Epilogue: OakWyse Writes in His Journal
This latest journey to hell and back was certainly one of the more interesting. I wonder whether many people will ever understand the peculiar and challenging demands of priesthood? Ever since the Victorian Age, it seems the same thing has been happening to priests as to angels. Few now remember the ancient angelic image of raw power, manifest in in a sword-wielding warrior of etheric realms! In those days, the first part of every angelic greeting had to be
"Don't be afraid!"
Today, no one fears the domesticated angelic mythos. People have forgotten the warrior angels in favor of more manageable chubby little children with absurdly small wings, or insipid women who are hardly worthy of femininity -- both images conjured up by less than competent males who are looking for assurance of their dominant place in the cosmos.
So, too, with priests.
Once, with Brendan, Aiden, Moluag, or Godric -- with women doubtless in priestly office such as Brighid and Hilda -- they were earthy, rollicking, whiskey loving folk who found a fierce delight in the close relationship between the earthly and the heavenly, between This World and the Otherworld.

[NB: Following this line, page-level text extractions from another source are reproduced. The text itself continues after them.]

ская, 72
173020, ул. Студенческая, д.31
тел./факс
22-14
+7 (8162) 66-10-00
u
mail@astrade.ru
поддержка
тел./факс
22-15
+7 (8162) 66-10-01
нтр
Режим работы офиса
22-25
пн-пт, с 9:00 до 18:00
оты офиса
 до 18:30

But humankind have domesticated priests as well as angels, to protect themselves from the threat of the numinous. Today the priestly stereotype is like the insipid angel, but worse yet. Whereas the insipid angel often adorns the Valentine card and at least
suggests to humankind the joys of earthly love, the mythical priest of today seems something of a cross between a nerd and a prude -- condemning in others what he is afraid to experience in himself.

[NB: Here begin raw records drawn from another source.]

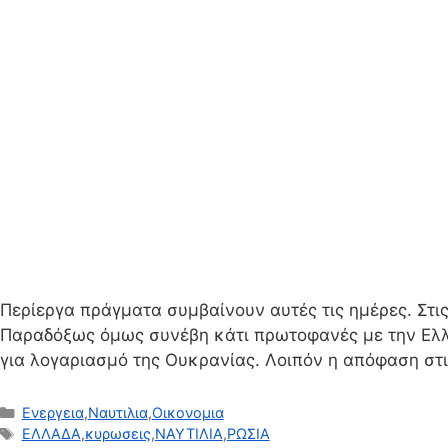
Περίεργα πράγματα συμβαίνουν αυτές τις ημέρες. Στι
Παραδόξως όμως συνέβη κάτι πρωτοφανές με την Ελλά
για λογαριασμό της Ουκρανίας. Λοιπόν η απόφαση στ
Κατηγορίες
Ενεργεια
,
Ναυτιλια
,
Οικονομια
Ετικέτες
ΕΛΛΑΔΑ
,
κυρωσεις
,
ΝΑΥΤΙΛΙΑ
,
ΡΩΣΙΑ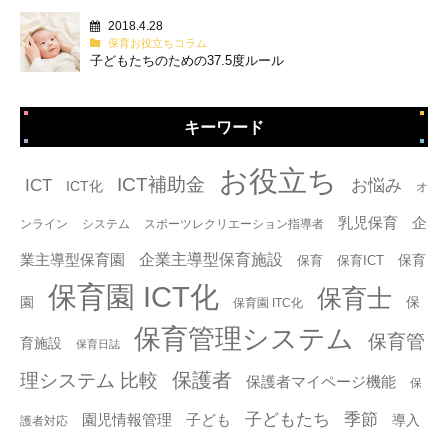
2018.4.28
保育お役立ちコラム
子どもたちのための37.5度ルール
キーワード
タグ
お役立ち
ICT補助金
ICT
お悩み
ICT化
オ
乳児保育
企
ンライン
システム
スポーツレクリエーション指導者
企業主導型保育施設
業主導型保育園
保育
保育
保育ICT
保育園 ICT化
保育士
園
保
保育園 ITC化
保育管理システム
保育管
育施設
保育日誌
保護者
理システム 比較
保護者マイページ機能
保
子どもたち
季節
園児情報管理
子ども
導入
護者対応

Ah, well. Many clergy have themselves bought into this error, and so participate in bleeding humankind dry of its zest for life.

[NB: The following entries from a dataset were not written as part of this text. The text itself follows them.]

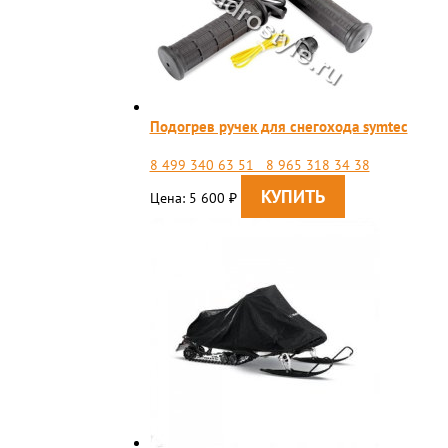
Подогрев ручек для снегохода symtec
8 499 340 63 51 8 965 318 34 38
Цена: 5 600
₽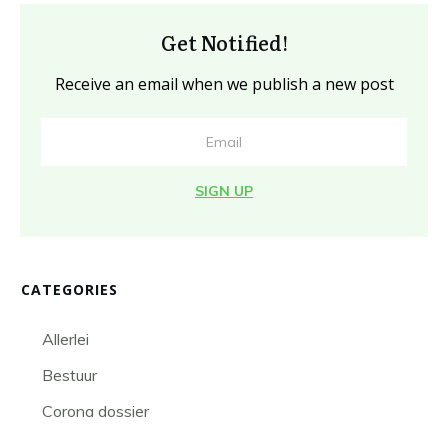
Get Notified!
Receive an email when we publish a new post
SIGN UP
CATEGORIES
Allerlei
Bestuur
Corona dossier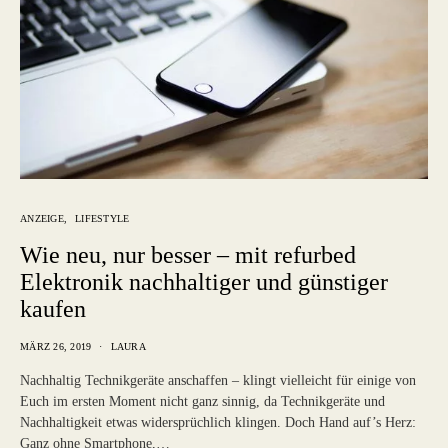
ANZEIGE
LIFESTYLE
Wie neu, nur besser – mit refurbed
Elektronik nachhaltiger und günstiger
kaufen
MÄRZ 26, 2019
LAURA
Nachhaltig Technikgeräte anschaffen – klingt vielleicht für einige von
Euch im ersten Moment nicht ganz sinnig, da Technikgeräte und
Nachhaltigkeit etwas widersprüchlich klingen. Doch Hand auf’s Herz:
Ganz ohne Smartphone,…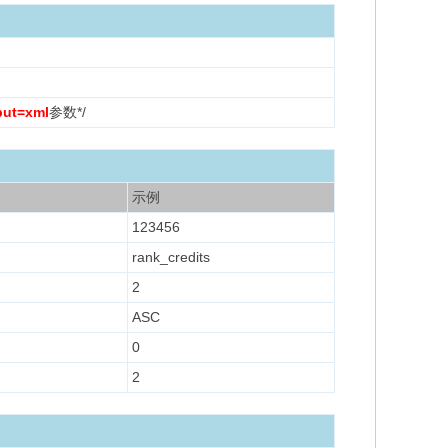
put=xml
参数*/
示例
123456
rank_credits
2
ASC
0
2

How many people, I wonder will dare to understand the power and magick of this latest journey into hell? How many will giggle at the scene or condemn it -- OakWyse, the Priest and Druid, standing, sans vestments, with a dirk in his teeth, in the center of a spinning vortex created by half a score of unclothed females? Who will understand the subtle interplay of eros, philia, agape, humor, and sheer fun; the mythological constructs of a hot tub in hell, the Foggy Duck, and a circle of mushrooms?
The Holy is far more untamed than most people think it is. So, too, with Priests who become Druids. Or Druids who become Priests.
Well, I'd best see if those blasted bagpipes have dried out. I feel like a round or two of "Paddy's Leather Breeches."